List each line of the data that holds the string "Rendered".

Document structure recognition data
________________________________________

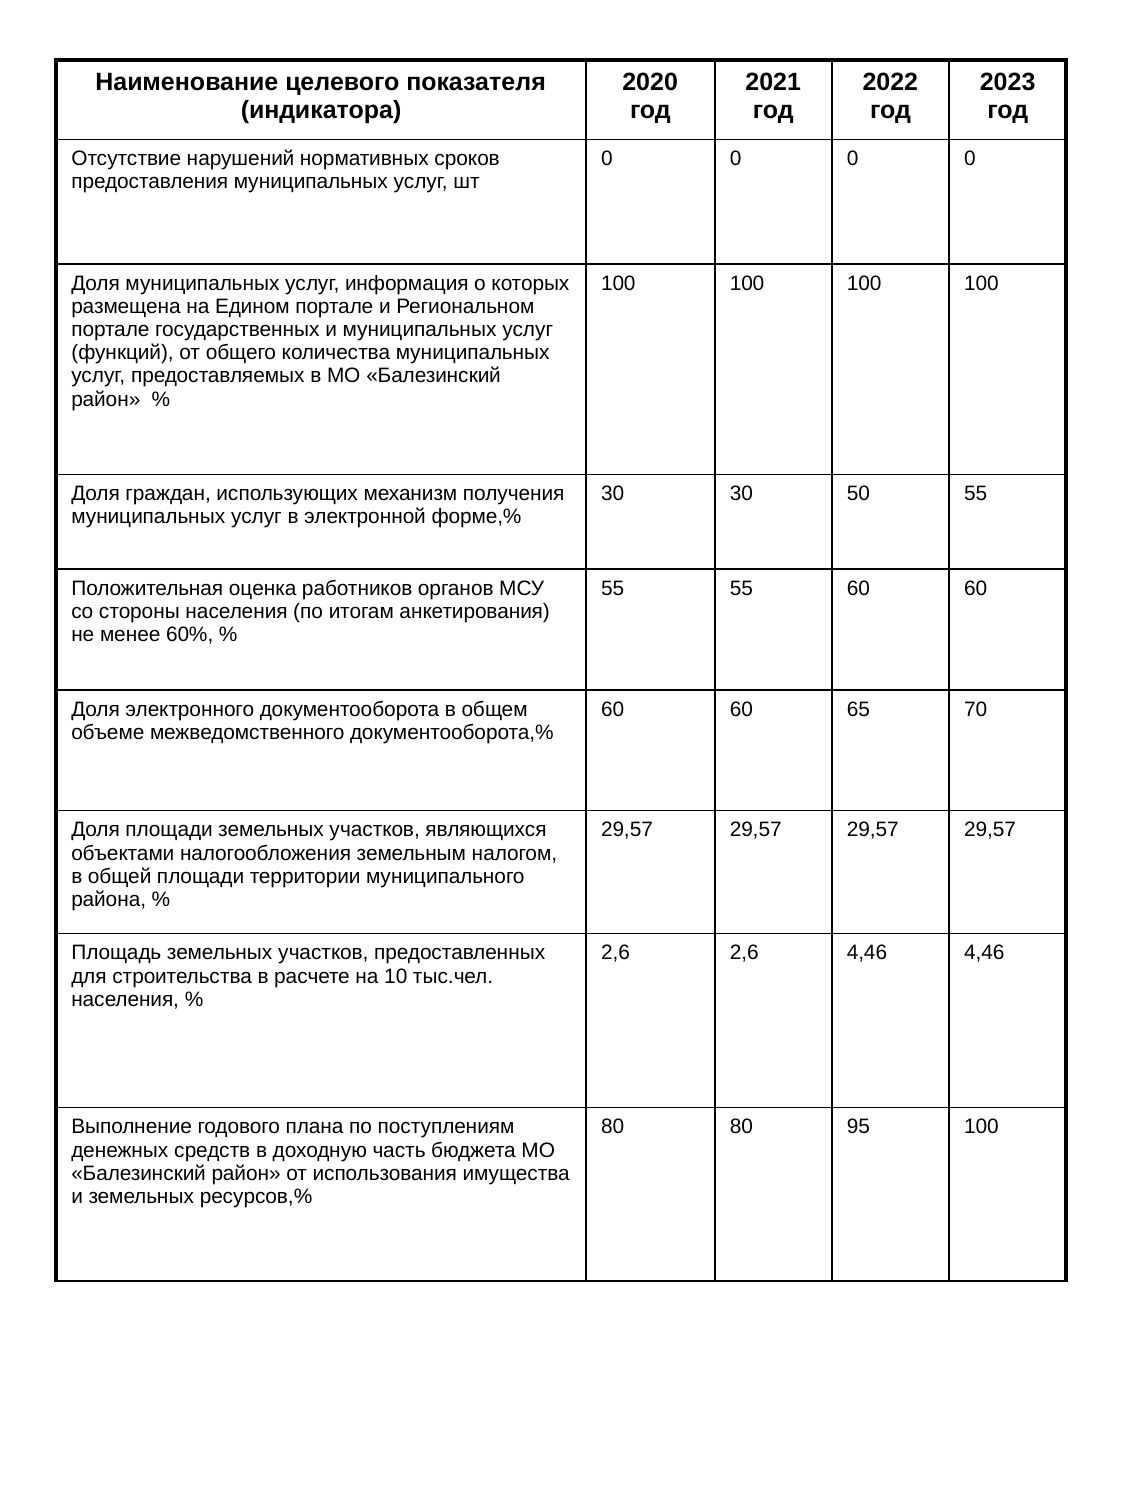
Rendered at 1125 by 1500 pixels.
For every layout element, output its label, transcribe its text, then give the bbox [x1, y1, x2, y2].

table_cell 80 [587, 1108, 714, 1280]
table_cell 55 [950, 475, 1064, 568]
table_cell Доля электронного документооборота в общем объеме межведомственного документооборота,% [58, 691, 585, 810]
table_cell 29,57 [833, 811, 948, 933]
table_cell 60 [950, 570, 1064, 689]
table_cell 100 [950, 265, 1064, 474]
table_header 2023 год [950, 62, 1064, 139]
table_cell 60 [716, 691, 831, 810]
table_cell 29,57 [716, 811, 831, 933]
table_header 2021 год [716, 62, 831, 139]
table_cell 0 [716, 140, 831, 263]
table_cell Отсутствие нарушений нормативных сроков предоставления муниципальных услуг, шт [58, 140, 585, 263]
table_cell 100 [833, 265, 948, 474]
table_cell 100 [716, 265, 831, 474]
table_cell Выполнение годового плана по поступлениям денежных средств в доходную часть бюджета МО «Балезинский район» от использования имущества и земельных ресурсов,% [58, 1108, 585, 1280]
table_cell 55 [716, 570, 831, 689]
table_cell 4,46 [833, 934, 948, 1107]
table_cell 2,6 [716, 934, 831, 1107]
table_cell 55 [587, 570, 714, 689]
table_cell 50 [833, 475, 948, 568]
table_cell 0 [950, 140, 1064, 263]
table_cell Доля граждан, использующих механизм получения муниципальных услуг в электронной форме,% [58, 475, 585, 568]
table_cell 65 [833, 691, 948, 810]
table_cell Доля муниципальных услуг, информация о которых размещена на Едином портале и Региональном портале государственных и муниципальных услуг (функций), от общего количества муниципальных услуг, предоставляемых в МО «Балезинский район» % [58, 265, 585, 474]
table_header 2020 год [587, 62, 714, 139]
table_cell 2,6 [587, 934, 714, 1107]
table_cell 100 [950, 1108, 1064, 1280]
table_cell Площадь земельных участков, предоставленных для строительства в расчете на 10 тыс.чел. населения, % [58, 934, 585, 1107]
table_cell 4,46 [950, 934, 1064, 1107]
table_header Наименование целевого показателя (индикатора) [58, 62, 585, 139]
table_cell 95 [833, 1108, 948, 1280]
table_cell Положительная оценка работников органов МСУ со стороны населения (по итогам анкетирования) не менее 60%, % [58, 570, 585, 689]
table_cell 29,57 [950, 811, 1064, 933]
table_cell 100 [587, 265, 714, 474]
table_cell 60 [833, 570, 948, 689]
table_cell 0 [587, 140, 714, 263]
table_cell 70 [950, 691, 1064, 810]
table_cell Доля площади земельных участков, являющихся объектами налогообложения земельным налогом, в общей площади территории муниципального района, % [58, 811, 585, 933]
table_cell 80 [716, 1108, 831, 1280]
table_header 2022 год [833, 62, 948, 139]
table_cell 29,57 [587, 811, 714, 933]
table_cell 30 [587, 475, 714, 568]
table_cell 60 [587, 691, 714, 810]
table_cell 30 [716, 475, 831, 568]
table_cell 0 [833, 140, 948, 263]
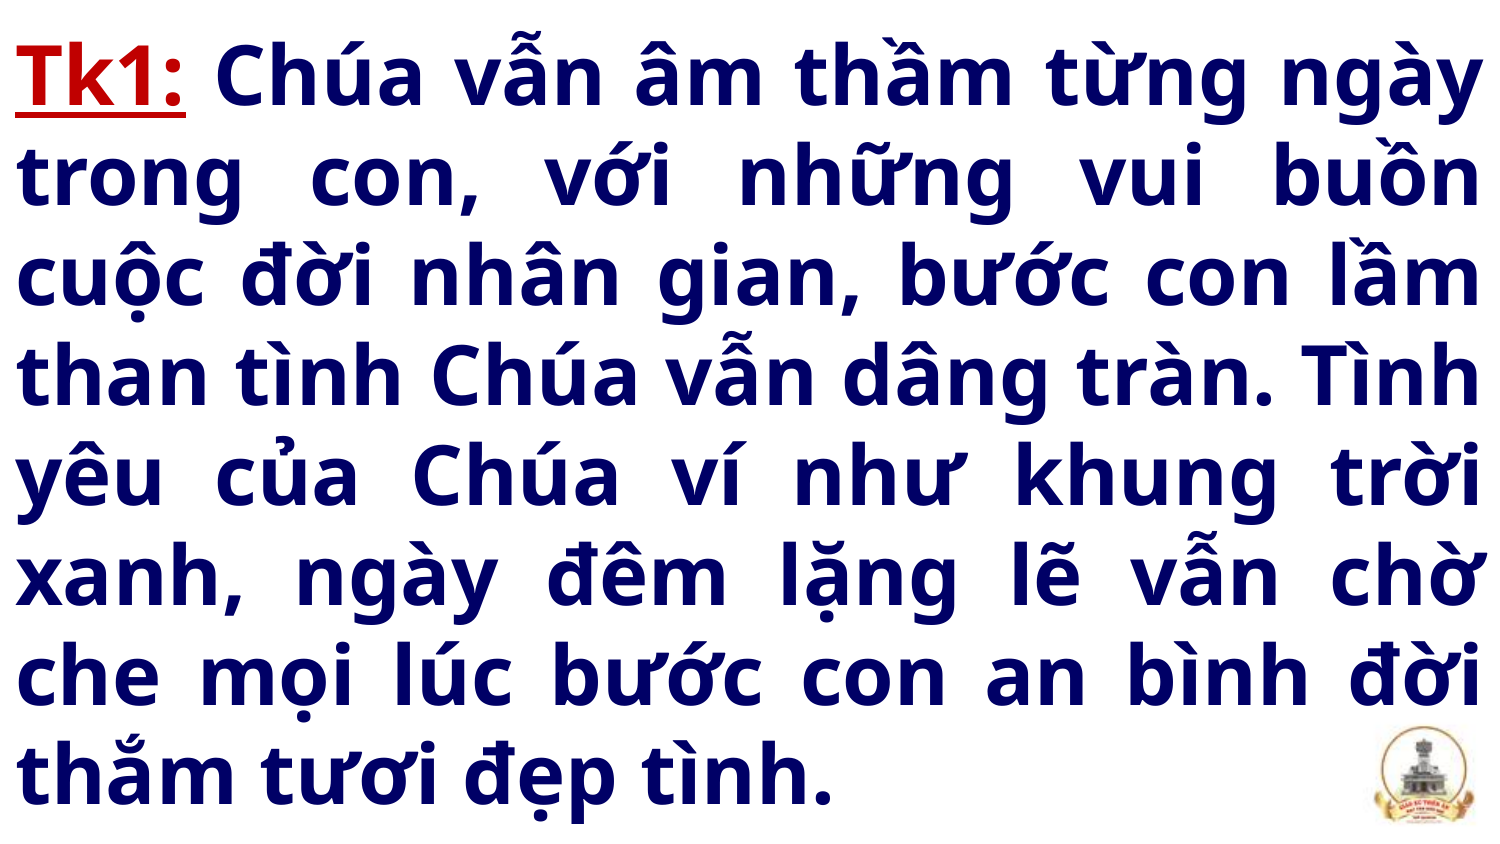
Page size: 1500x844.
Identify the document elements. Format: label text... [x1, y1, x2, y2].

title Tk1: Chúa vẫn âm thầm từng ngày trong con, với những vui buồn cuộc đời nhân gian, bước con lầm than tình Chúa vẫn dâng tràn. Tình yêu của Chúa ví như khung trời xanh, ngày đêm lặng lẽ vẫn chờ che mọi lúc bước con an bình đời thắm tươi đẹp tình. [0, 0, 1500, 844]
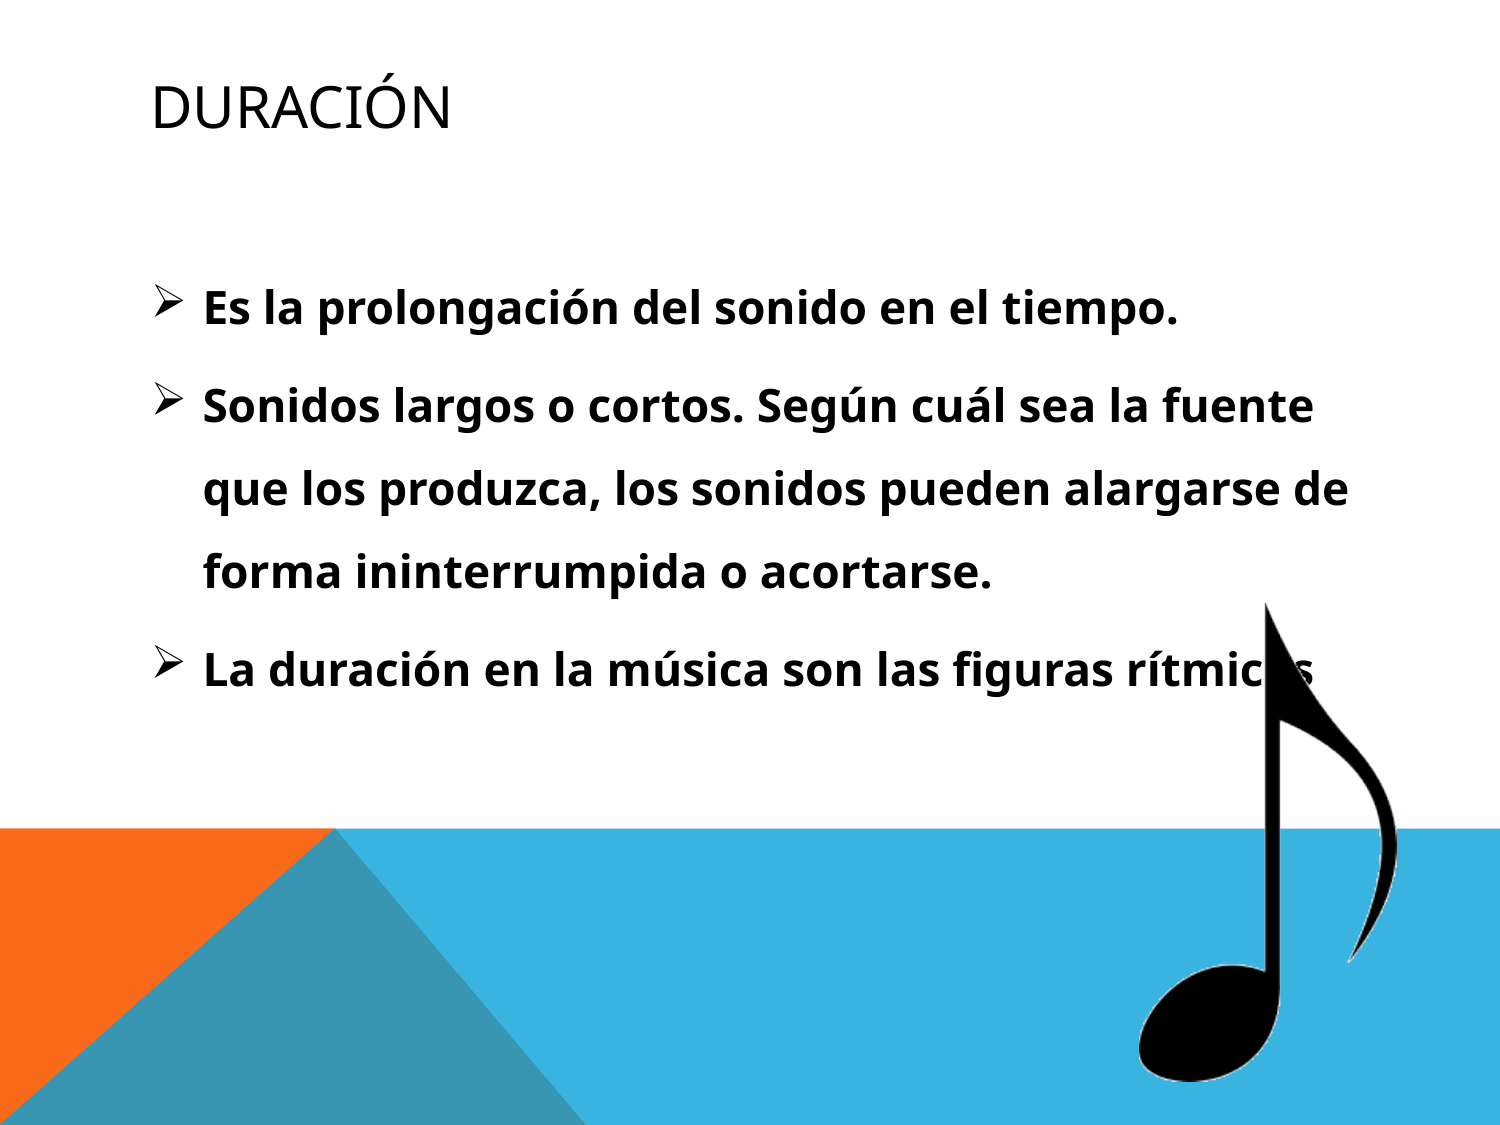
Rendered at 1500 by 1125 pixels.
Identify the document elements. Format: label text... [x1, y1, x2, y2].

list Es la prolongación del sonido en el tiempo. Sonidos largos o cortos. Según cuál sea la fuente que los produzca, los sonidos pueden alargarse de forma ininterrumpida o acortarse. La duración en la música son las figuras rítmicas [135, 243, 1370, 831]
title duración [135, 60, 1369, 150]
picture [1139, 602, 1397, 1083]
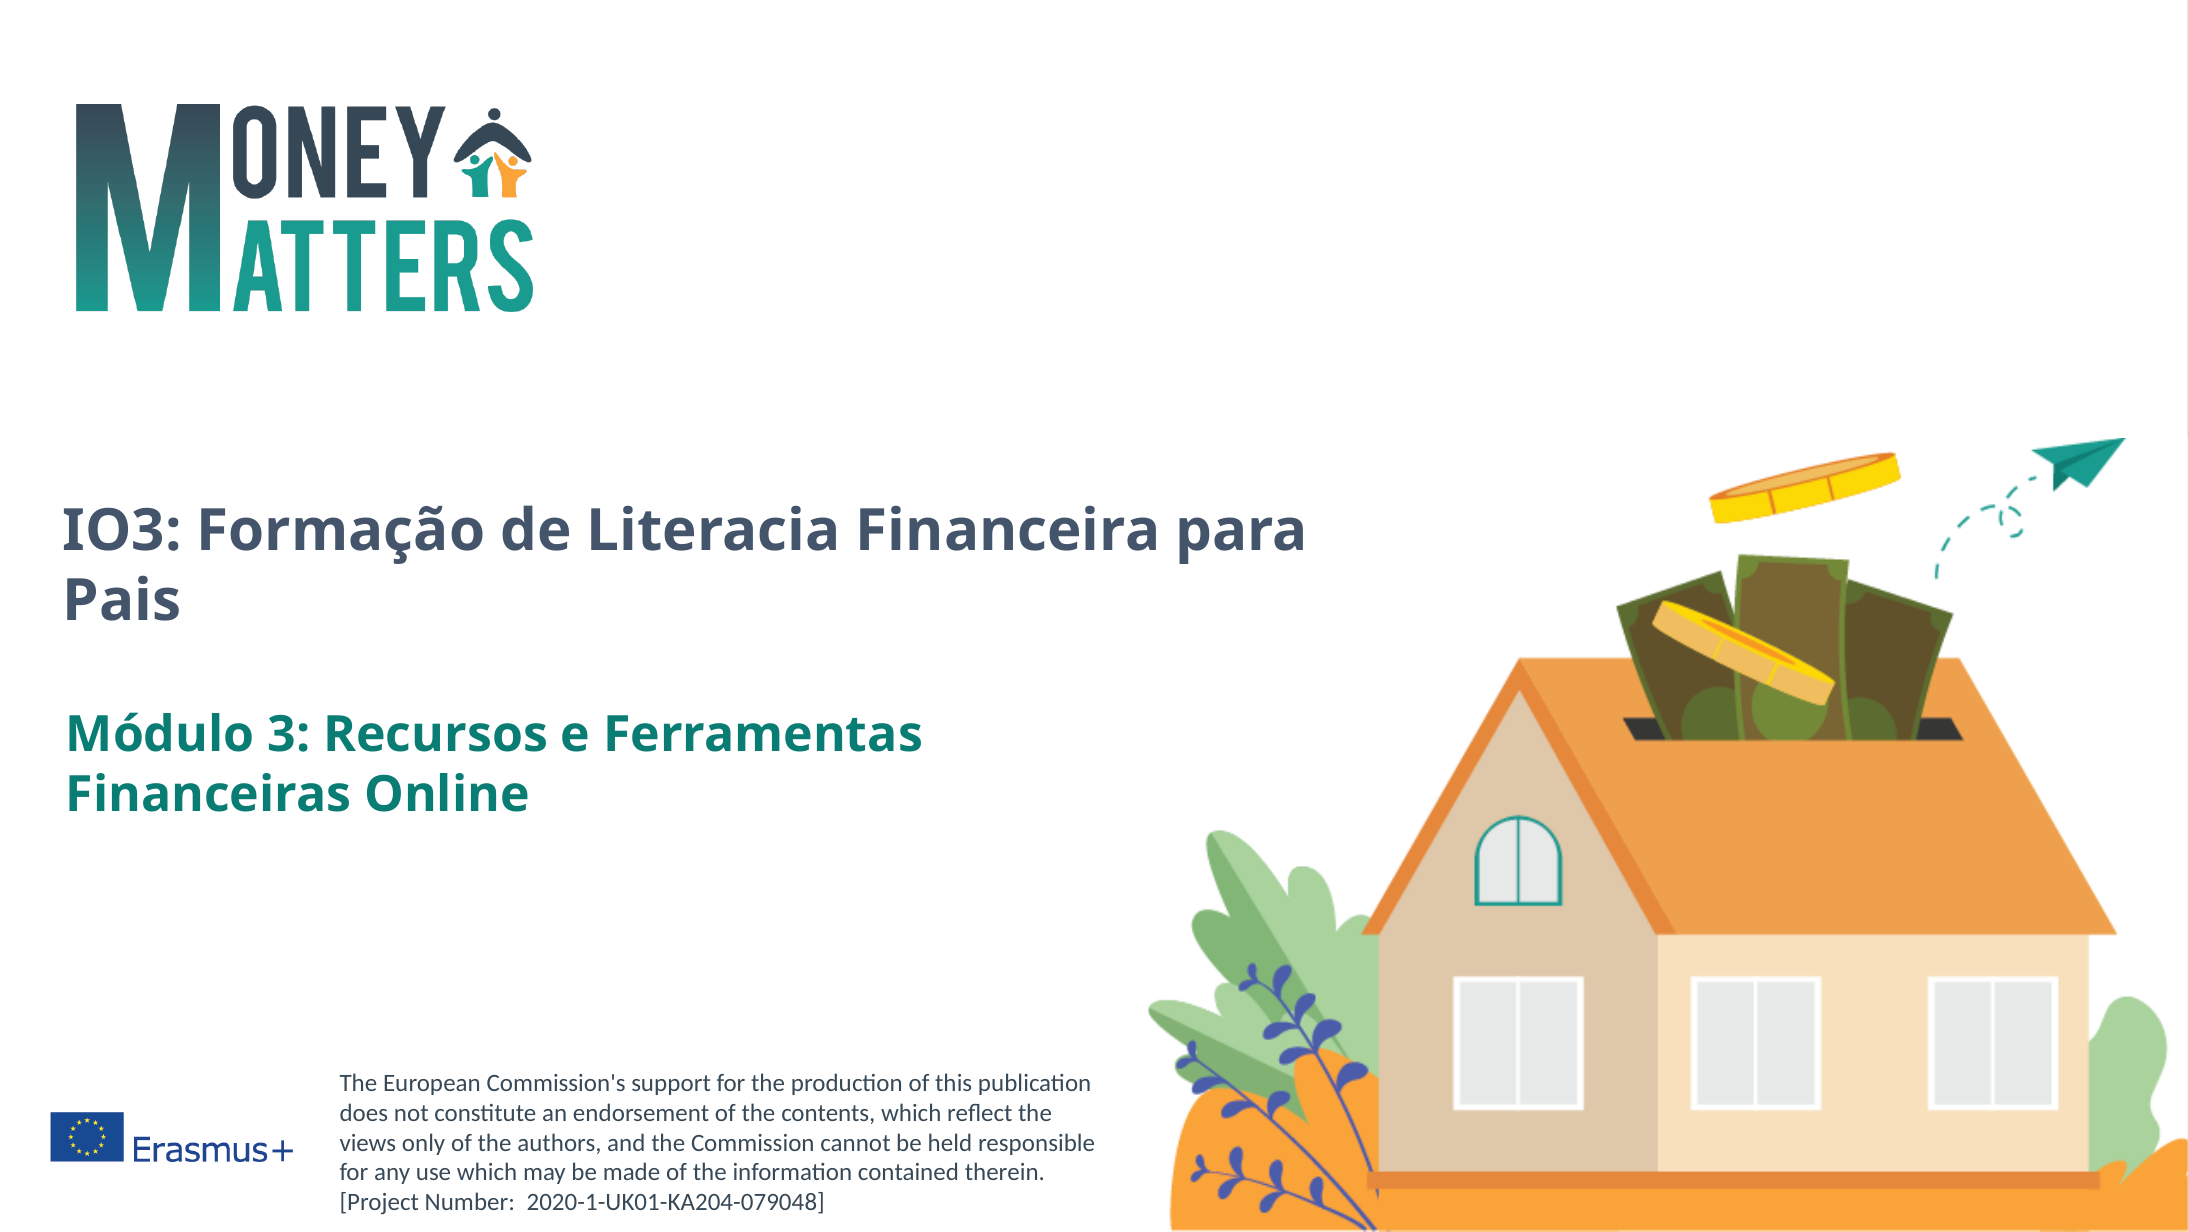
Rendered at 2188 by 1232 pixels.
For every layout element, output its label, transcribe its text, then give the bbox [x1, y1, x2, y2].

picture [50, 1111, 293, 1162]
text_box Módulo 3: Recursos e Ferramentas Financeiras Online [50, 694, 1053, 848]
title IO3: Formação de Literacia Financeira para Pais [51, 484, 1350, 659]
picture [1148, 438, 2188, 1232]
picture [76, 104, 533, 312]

________________________________________

*Written response:*
Rendered at 1125 by 1500 pixels.
Rendered at 1500 by 1125 pixels.
Rendered at 2188 by 1232 pixels.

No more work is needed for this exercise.